Imamura, un cinéaste novateur des années 60
Après quelques commandes, Imamura se fait enfin connaître avec un film à scandale intitulé Filles et gangsters (1961) où il s’en prend à la politique américaine menée au Japon. Il y développe aussi pour la première fois un personnage féminin fort, ce qu’il confirme avec La femme insecte (1963). Il affirme de plus en plus un style personnel avec des œuvres comme Désir meurtrier (1964) et Le pornographe (1965) où il procède à des échappées oniriques.
A partir de 1965, Shohei Imamura possède sa propre société de production, ce qui lui laisse le champ libre pour continuer à innover. Cela donne un étrange documentaire (L’évaporation de l’homme) et Profonds désirs des dieux (1968) où il confronte le Japon traditionnel avec la modernité. Il enchaîne avec un nouveau documentaire décalé intitulé Histoire du Japon racontée par une hôtesse de bar (1970) qui est un gros échec financier.
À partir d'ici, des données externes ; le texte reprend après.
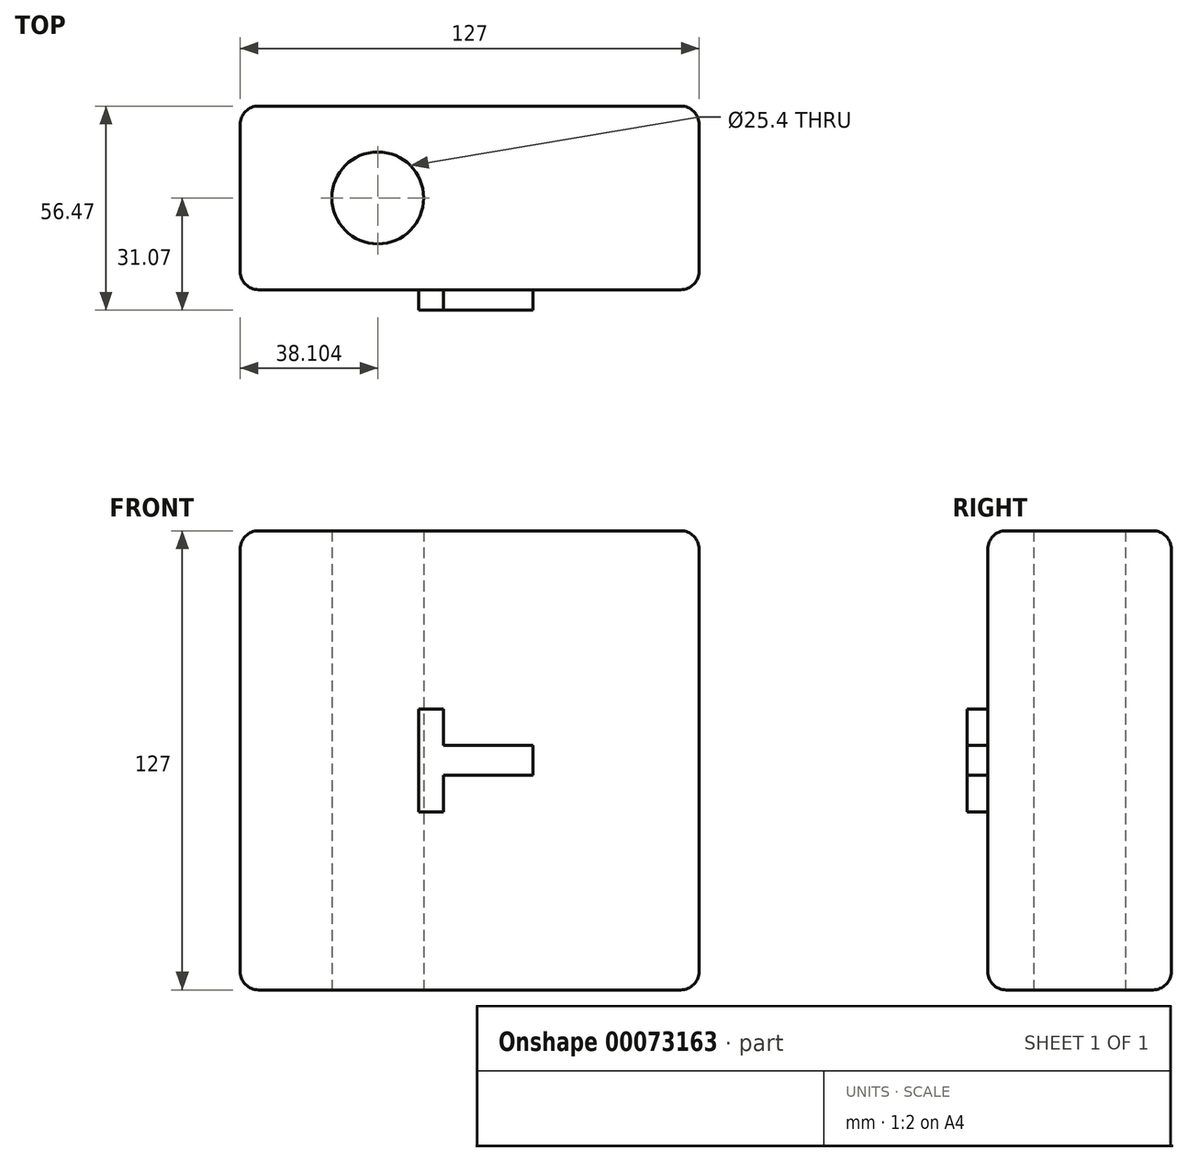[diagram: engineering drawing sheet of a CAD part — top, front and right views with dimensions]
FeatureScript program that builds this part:
annotation { "Feature Type Name" : "Feature", "Feature Type Description" : "" }
export const myFeature = defineFeature(function(context is Context, id is Id, definition is map)
    precondition{}
    {
        {
            var Q0;
            Q0=qCreatedBy(makeId("Front.planeOp"),FACE);
            var sketch = newSketch(context, id + "F0", { "sketchPlane" : qUnion([Q0])});
            skLineSegment(sketch, "E0.bottom", {"start": v(-63.03, 57.85) * mm, "end": v(63.97, 57.85) * mm});
            skLineSegment(sketch, "E0.top", {"start": v(-63.03, -69.15) * mm, "end": v(63.97, -69.15) * mm});
            skLineSegment(sketch, "E0.left", {"start": v(-63.03, 57.85) * mm, "end": v(-63.03, -69.15) * mm});
            skLineSegment(sketch, "E0.right", {"start": v(63.97, 57.85) * mm, "end": v(63.97, -69.15) * mm});
            skSolve(sketch);
        }
        {
            var Q0;
            Q0=makeQuery(id+"F0.imprint","IMPRINT",FACE,{"disambiguationData":[TD([[makeQuery(id+"F0.imprint","IMPRINT",EDGE,{"derivedFrom":sQuery(id+"F0.wireOp",EDGE,"E0.bottom")}),-1.0]])]});
            extrude(context, id + "F1", {"entities" : qUnion([Q0]), "depth" : 50.8 * mm});
        }
        {
            var Q0;
            Q0=makeQuery(id+"F1.opExtrude","CAP_EDGE",EDGE,{"disambiguationData":[OSD([sQuery(id+"F0.wireOp",EDGE,"E0.top")])],"isStart":false});
            var Q1;
            Q1=makeQuery(id+"F1.opExtrude","CAP_EDGE",EDGE,{"disambiguationData":[OSD([sQuery(id+"F0.wireOp",EDGE,"E0.top")])],"isStart":true});
            var Q2;
            Q2=makeQuery(id+"F1.opExtrude","CAP_EDGE",EDGE,{"disambiguationData":[OSD([sQuery(id+"F0.wireOp",EDGE,"E0.bottom")])],"isStart":true});
            var Q3;
            Q3=makeQuery(id+"F1.opExtrude","CAP_EDGE",EDGE,{"disambiguationData":[OSD([sQuery(id+"F0.wireOp",EDGE,"E0.bottom")])],"isStart":false});
            var Q4;
            Q4=makeQuery(id+"F1.opExtrude","CAP_EDGE",EDGE,{"disambiguationData":[OSD([sQuery(id+"F0.wireOp",EDGE,"E0.left")])],"isStart":false});
            var Q5;
            Q5=makeQuery(id+"F1.opExtrude","CAP_EDGE",EDGE,{"disambiguationData":[OSD([sQuery(id+"F0.wireOp",EDGE,"E0.left")])],"isStart":true});
            var Q6;
            Q6=makeQuery(id+"F1.opExtrude","SWEPT_FACE",FACE,{"disambiguationData":[OSD([sQuery(id+"F0.wireOp",EDGE,"E0.left")])]});
            var Q7;
            Q7=makeQuery(id+"F1.opExtrude","SWEPT_FACE",FACE,{"disambiguationData":[OSD([sQuery(id+"F0.wireOp",EDGE,"E0.right")])]});
            fillet(context, id + "F2", {"entities" : qUnion([Q0, Q1, Q2, Q3, Q4, Q5, Q6, Q7]), "radius" : 5.08 * mm, "tangentPropagation" : true, "allowEdgeOverflow" : false});
        }
        {
            var Q0;
            Q0=makeQuery(id+"F1.opExtrude","CAP_FACE",FACE,{"disambiguationData":[OSD([sQuery(id+"F0.wireOp",EDGE,"E0.bottom"),sQuery(id+"F0.wireOp",EDGE,"E0.top"),sQuery(id+"F0.wireOp",EDGE,"E0.left"),sQuery(id+"F0.wireOp",EDGE,"E0.right")])],"isStart":false});
            var sketch = newSketch(context, id + "F3", { "sketchPlane" : qUnion([Q0])});
            skLineSegment(sketch, "E1", {"start": v(-13.66, -19.88) * mm, "end": v(-6.77, -19.88) * mm});
            skLineSegment(sketch, "E2", {"start": v(-6.77, -19.88) * mm, "end": v(-6.77, -9.78) * mm});
            skLineSegment(sketch, "E3", {"start": v(-6.77, -9.78) * mm, "end": v(18.02, -9.78) * mm});
            skLineSegment(sketch, "E4", {"start": v(18.02, -9.78) * mm, "end": v(18.02, -1.52) * mm});
            skLineSegment(sketch, "E5", {"start": v(18.02, -1.52) * mm, "end": v(-6.77, -1.52) * mm});
            skLineSegment(sketch, "E6", {"start": v(-6.77, -1.52) * mm, "end": v(-6.77, 8.58) * mm});
            skLineSegment(sketch, "E7", {"start": v(-6.77, 8.58) * mm, "end": v(-13.66, 8.58) * mm});
            skLineSegment(sketch, "E8", {"start": v(-13.66, 8.58) * mm, "end": v(-13.66, -19.88) * mm});
            skPoint(sketch, "E9.startSnap0", {"position": v(-13.66, -5.65) * mm});
            skLineSegment(sketch, "E10", {"start": v(-57.95, -5.65) * mm, "end": v(-13.66, -5.65) * mm, "construction": true});
            skLineSegment(sketch, "E11", {"start": v(-13.66, -5.65) * mm, "end": v(-13.66, 52.77) * mm, "construction": true});
            skSolve(sketch);
        }
        {
            var Q0;
            Q0 = qSketchRegion(id + "F3", true);
            extrude(context, id + "F4", {"entities" : qUnion([Q0]), "operationType" : NewBodyOperationType.ADD, "depth" : 5.67 * mm});
        }
        {
            var Q0;
            Q0=makeQuery(id+"F1.opExtrude","SWEPT_FACE",FACE,{"disambiguationData":[OSD([sQuery(id+"F0.wireOp",EDGE,"E0.top")])]});
            var sketch = newSketch(context, id + "F5", { "sketchPlane" : qUnion([Q0])});
            skCircle(sketch, "E12", {"center": v(-24.93, 25.4) * mm, "radius": 12.7 * mm});
            skLineSegment(sketch, "E13", {"start": v(-57.95, 25.4) * mm, "end": v(-24.93, 25.4) * mm});
            skSolve(sketch);
        }
        {
            var Q0;
            Q0=makeQuery(id+"F5.imprint","IMPRINT",FACE,{"disambiguationData":[TD([[makeQuery(id+"F5.imprint","IMPRINT",EDGE,{"derivedFrom":sQuery(id+"F5.wireOp",EDGE,"E12")}),1.0]])]});
            var Q1;
            Q1 = qConstructionFilter(qBodyType(qCreatedBy(id + "F5" ,EDGE), BodyType.WIRE), ConstructionObject.NO);
            extrude(context, id + "F6", {"entities" : qUnion([Q0]), "operationType" : NewBodyOperationType.REMOVE, "surfaceEntities" : qUnion([Q1]), "endBound" : BoundingType.THROUGH_ALL, "oppositeDirection" : true, "depth" : 25.4 * mm});
        }
    });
Shohei Imamura est contraint de tourner pour la télévision pendant une dizaine d’années.
La consécration par deux Palmes d’Or à Cannes
Le cinéaste reprend du service avec La vengeance est à moi (1979) et Pourquoi pas ? (1981), mais c’est son film suivant qui le propulse au sommet. Avec La Ballade de Narayama (1983), Imamura décroche la Palme d’Or du Festival de Cannes ; et avec 844 077 entrées en France, il obtient son plus beau score au box-office.
Parallèlement, Shohei Imamura a fondé une école de cinéma au Japon, qu’il dirige tout en continuant sa carrière qui a pris un tournant plus international. Il prend son temps et tourne Zegen, le seigneur des bordels (1987) qui est présenté sans grand succès à Cannes. Imamura enchante de nouveau avec Pluie noire (1989) qui traite des conséquences de la bombe atomique sur les habitants d’Hiroshima. Le film obtient deux prix à Cannes (Grand Prix Technique et Prix Œcuménique).
Il effectue son grand retour avec L’anguille (1997), très étrange film qui réussit à glaner une Palme d’Or ex æquo avec Le goût de la cerise de Kiarostami. Le film est vu par 238 710 spectateurs en France. Si Kanzo Sensei (1998) intéresse nettement moins (114 057 entrées), on le retrouve en pleine forme avec De l’eau tiède sous un pont rouge (2001) où l’on retrouve son style inimitable (vu par 145 169 spectateurs).
Shohei Imamura décède en 2006 à l’âge de 79 ans et demeure l’une des figures majeures du cinéma japonais des années 60 à 90.